The decision to specialise in Alzheimer's research was made when she spent time volunteering at a nursing home where most of the residents suffered from the condition. Her compassion and curiosity set her off on a path of discovery, which ultimately led to her settling on this academic path.
Deborah has always been both studious, cultural and sporty. “You don't have to look a certain way and you don't only have to be sporty or academic, you definitely can be both”.
Her extra curriculars at school were a mix of playing the violin, doing ballet, singing in the choir, sprinting and shotput. “My parents said as long as I was keeping up with my studies then they wouldn't stop me from doing anything”, she adds smiling.
The opportunity to add weightlifting to her list of activities came at age 16 when she took part in a 6-week taster course, where she quickly caught the attention of the coach. “I got given the nickname “The One” at the taster course but because I was so busy with all my other activities, I declined the invitation to be part of the team at that time,” she says.
A year later, during her summer break, the same coach contacted Deborah, asking her to ‘fill a gap’, as one more female lifter was needed to compete at the London Youth Games, and Deborah was, once again “ The One”.
That was 7 years ago, and the UCL student is proving to be one of the most promising weightlifters in England. “I’ve won various medals and British titles, my most recent being British U23 Women’s under 71kg Gold Medallist.

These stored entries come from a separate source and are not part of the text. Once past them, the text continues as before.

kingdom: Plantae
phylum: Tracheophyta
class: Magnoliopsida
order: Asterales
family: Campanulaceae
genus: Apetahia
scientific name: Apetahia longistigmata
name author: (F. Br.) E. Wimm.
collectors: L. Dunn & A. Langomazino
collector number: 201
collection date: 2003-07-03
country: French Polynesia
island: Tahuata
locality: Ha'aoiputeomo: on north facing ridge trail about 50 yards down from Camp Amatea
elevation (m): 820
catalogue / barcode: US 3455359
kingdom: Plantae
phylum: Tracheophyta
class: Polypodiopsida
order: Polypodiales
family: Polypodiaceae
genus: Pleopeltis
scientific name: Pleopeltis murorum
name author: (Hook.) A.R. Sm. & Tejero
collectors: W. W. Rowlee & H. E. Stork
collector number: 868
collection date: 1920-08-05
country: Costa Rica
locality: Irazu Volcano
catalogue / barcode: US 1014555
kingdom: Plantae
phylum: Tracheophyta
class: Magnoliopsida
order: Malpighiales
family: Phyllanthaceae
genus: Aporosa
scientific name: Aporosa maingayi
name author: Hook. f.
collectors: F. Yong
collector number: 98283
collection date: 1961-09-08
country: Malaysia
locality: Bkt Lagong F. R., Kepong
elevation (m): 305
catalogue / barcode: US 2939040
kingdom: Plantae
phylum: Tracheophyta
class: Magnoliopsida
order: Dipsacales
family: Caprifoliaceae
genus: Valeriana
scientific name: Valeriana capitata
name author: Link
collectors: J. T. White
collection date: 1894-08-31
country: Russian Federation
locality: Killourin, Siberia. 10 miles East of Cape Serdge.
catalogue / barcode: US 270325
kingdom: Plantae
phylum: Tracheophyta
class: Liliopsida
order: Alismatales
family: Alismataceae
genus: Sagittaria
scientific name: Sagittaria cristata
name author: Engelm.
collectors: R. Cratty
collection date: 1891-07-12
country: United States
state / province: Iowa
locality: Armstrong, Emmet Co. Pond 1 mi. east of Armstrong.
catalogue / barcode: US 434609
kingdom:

I also hold all 3 British U23 records for my weight category and I am a member of the Great Britain talent squad I’ll be taking part in the Commonwealth Games in July.
“I'm dedicated to weightlifting,” she says. Deborah trains 5 times a week; 3 times with her coach and twice a week alone.
“I am Christian and I find a lot of strength from my faith. It takes a lot to throw me; I’m very good at motivating myself, although weightlifting is [a] very individual [sport], having teammates egging me on, is really important for me too”.
Her next big goal is to participate at the Olympics. “After my PhD, I'm going to take a year out to focus on weightlifting so that I can qualify for Olympics, hopefully, she adds.
“I'm the type of person that wants to prove someone wrong, that's one of the things that's fuelled me, she adds.